Open-EO / openeo-api

The openEO API specification
http://api.openeo.org
Apache License 2.0
91 stars 11 forks source link

Recommended way to attach more technical/tracking metadata to batch jobs, sync requests, ... #472

Open soxofaan opened 1 year ago

soxofaan commented 1 year ago

While working on improvements on our batch job tracking system in VITO backend I was wondering about a good way to collect some additional metadata about jobs (or submitted process graphs in general): e.g. is user using python client or R client, which version of the client, is user working in jupyter environment, is user working in hosted openeo.cloud jupyterlab, etc? Having this info immediately available when doing user support can save a couple of round trips in the forum or other communication channels :smile:

The Python client currently sets a user agent header (https://github.com/Open-EO/openeo-python-client/blob/master/openeo/rest/connection.py#L63-L64), but that is not as flexible for more general metadata as suggested above.

Does it make sense to standardize or have a recommendation to embed this kind of metadata in, e.g. at least, POST /jobs, POST /result, ...?

m-mohr commented 1 year ago

Depending on what you send that might be also something that is relevant with regards to GDPR, I assume. So we need to be careful.

What data would that effectively be and how would you get that? openEO client would be easy, I guess. But then the clients itself would need to detect somehow the environment. Might be possible for Jupyter, but whether it's hosted or not you can probably only set via env variables or hard code a host check.

Regardless of the privacy, the User Agent is indeed a place to put the client although in the Browser there are various other "User Agents" involved (Browser vs. HTTP client [axios] vs. openEO client).

Other thought: Someone may submit via Python client and then continue working in the Web Editor. So it's not necessarily saves a round trip and could even be misleading.

My tendency right now this should not be part of the API. Clients we could try to simply handle via User Agent, we just need to make sure they are set correctly in the clients itself.

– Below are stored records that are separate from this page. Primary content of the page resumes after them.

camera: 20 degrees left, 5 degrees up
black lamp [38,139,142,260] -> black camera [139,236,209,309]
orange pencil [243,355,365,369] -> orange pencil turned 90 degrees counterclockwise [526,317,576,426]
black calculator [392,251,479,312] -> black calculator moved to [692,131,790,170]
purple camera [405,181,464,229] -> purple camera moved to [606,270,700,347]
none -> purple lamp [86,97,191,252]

soxofaan commented 1 year ago

My original question was whether it could be useful to annotate a process graph with some information about which software/tool/library generated the process graph. So something like

POST /jobs
{
    "title": "...",
    "process": {
        "process_graph": {...},
        "generator": "openeo-python-client v1.2.3",

But then I started wondering if that would be the most sensible location (maybe better at top level of request body?), and whether it could be more general?

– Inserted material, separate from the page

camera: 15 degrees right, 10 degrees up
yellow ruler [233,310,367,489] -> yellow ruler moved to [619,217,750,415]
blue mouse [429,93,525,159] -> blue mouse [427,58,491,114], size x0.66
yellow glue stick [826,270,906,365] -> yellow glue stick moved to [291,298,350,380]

It could also be useful for the end user that want's to keep track of the version of the process graph that was used in a batch job (e.g. with a date or version string or git commit hash)

... the User Agent is indeed a place to put the client although in the Browser there are various other "User Agents" involved (Browser vs. HTTP client [axios] vs. openEO client). Other thought: Someone may submit via Python client and then continue working in the Web Editor.

As mentioned earlier, I was mostly thinking about tracking the conditions of how/when the process graph was built, not necessarily how/when the actual REST requests are made.

My tendency right now this should not be part of the API.

Yes, fine for me, the current API already allows ad-hoc fields by design. I'm just fishing for some kind of weak recommendation or convention to avoid putting too much backend-specific things in the python client.

m-mohr commented 1 year ago

It's not always obvious where a PG was made. Especially with the Web Editor, you run into conflicts:

I'm just wondering here whether the idea is really worth the effort...

soxofaan commented 1 year ago

Of course, after a lot of processing steps, it can become unclear what the metadata is about or should be (e.g. we have the same problem with heavily processed EO data). This ticket is not about standardizing the full format or all the rules, it's just about a convention for the location (which is useful for use cases that have enough control over their workflow).

For example: you take a picture with your smartphone, download it to your computer to do some editing in, say, photoshop and then upload it to a sharing website (which also does some more processing). In the metadata (e.g. EXIF), it's indeed unclear what should be mentioned as processing software, but it is still highly valuable to have place to put the capture date or location.

jdries commented 1 year ago

from #480, I like the idea of a 'stac' property that allows us to customize output metadata, because I also have other use cases for it. We will want to properly consider how to deal with metadata at collection/item/asset level?

Note that the original question in this ticket, about automatic tracking of certain properties, is slightly different from the user wanting to track certain properties. (If users for instance sets properties, do they override the automatic ones, or do we perform some merging?)

m-mohr commented 1 year ago

There are indeed two different use cases in here:

  1. Customize result metadata (this is just for batch jobs)
    • This gets difficult quickly thinking about the different STAC entities (Collections [top-level], Items [in properties], Assets [top-level, but which?])
    • Would you really attach metadata to assets?
    • Otherwise, just merging into the corresponding location for metadata should work (conflict handling tbc)
  2. Add "metadata" from client libraries (i.e. the "generators" of the process)
    • This can be per node (e.g. the Web Editor adds the box location for each node) or per process (e.g. the client version)
    • In general the specifications allow additional properties, so adding them in the node oder the process is not violating the spec.
    • We may want to group them, e.g. in a field such as "generator" or so, or we specify a prefix that everyone can use at the top-level?